FIGS. 4A and 4B are views illustrating a first pruning process and a second pruning process between images of a plurality of views according to an embodiment of the present disclosure.

Referring to FIGS. 4A and 4B, View 0 400 and View 1 401 may correspond to basic view images. View 2 402 and View 3 403 may correspond reference view images. Warping view 0 onto view 2 412 may correspond to an image obtained by warping View 0 400 onto View 2 402 using a depth. Warping view 0 onto view 3 413 may correspond to an image obtained by warping View 0 400 onto the position of View 3 413 using a depth. In addition, an occluded area in View 0 400 may be detected from Warping view 0 onto view 2 412 and Warping view 0 onto view 3 413. In addition, when the pruning process is performed, Residual image 1 422 and Residual image 2 423 may be generated, respectively. The pruning process may correspond to a first pruning process.

After the first pruning process, a second pruning process may be performed to remove redundancy between reference view images. In the second pruning process, between Residual image 1 422 and Residual image 2 423, the pruning pattern may vary according to the pruning order. When Residual image 2 423 is pruned based on Residual image 1 422 (440), redundancy may be removed, thereby generating Residual image 3 433. In addition, the pruned image may correspond to Residual image 1 422 and Residual image 3 433. When Residual image 1 422 is pruned based on Residual image 2 423 (441), redundancy may be removed, thereby generating Residual image 4 432. In addition, the pruned image may correspond to Residual image 2 423 and Residual image 4 432.
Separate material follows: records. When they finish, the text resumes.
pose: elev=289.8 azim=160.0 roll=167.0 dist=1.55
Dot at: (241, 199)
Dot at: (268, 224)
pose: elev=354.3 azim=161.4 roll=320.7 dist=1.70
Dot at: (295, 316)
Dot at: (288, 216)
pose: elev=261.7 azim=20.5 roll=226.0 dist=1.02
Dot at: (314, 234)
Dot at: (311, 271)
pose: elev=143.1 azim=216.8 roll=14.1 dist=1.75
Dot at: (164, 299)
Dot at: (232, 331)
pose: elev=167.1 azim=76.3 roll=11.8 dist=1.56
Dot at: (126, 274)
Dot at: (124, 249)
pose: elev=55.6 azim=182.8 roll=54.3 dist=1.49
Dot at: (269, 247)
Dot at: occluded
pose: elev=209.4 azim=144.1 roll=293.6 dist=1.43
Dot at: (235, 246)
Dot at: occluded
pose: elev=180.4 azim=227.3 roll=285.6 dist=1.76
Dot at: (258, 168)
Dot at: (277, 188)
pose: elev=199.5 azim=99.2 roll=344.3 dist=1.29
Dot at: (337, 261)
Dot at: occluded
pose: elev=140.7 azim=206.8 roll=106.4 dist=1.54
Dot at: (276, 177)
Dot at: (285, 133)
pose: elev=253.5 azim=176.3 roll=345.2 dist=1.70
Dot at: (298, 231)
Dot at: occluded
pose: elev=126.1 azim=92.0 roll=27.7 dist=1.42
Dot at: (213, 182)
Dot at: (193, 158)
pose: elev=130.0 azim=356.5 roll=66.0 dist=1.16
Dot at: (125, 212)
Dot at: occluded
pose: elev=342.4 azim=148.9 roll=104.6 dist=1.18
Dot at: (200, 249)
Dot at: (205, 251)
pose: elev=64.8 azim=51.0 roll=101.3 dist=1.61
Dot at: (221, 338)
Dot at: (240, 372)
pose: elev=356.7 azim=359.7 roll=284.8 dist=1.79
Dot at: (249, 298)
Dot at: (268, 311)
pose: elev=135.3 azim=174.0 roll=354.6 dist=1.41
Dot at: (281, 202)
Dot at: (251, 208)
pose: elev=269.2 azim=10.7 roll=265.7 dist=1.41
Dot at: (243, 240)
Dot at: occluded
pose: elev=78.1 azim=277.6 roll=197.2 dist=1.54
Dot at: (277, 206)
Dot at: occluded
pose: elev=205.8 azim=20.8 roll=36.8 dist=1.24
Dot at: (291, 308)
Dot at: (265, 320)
When Residual image 2 423 is pruned based on Residual image 1 422 (440), the pruned image may be concentrated in Residual image 1 422 which is one image. On the other hand, when Residual image 1 422 is pruned based on Residual image 2 423 (441), the object of Residual image 1 422 may be divided in half and may be divisionally present in Residual image 2 423 and Residual image 4 432.

Thereafter, the pruned images may be packed in image units. The packed images may be compressed and transmitted to a terminal. The terminal may receive and decode or synthesize the packed images. Here, when image synthesis is performed, it may be advantageous in compression efficiency or image quality when one object is present in one or a smaller number of patches rather than one object being divisionally present in several patches.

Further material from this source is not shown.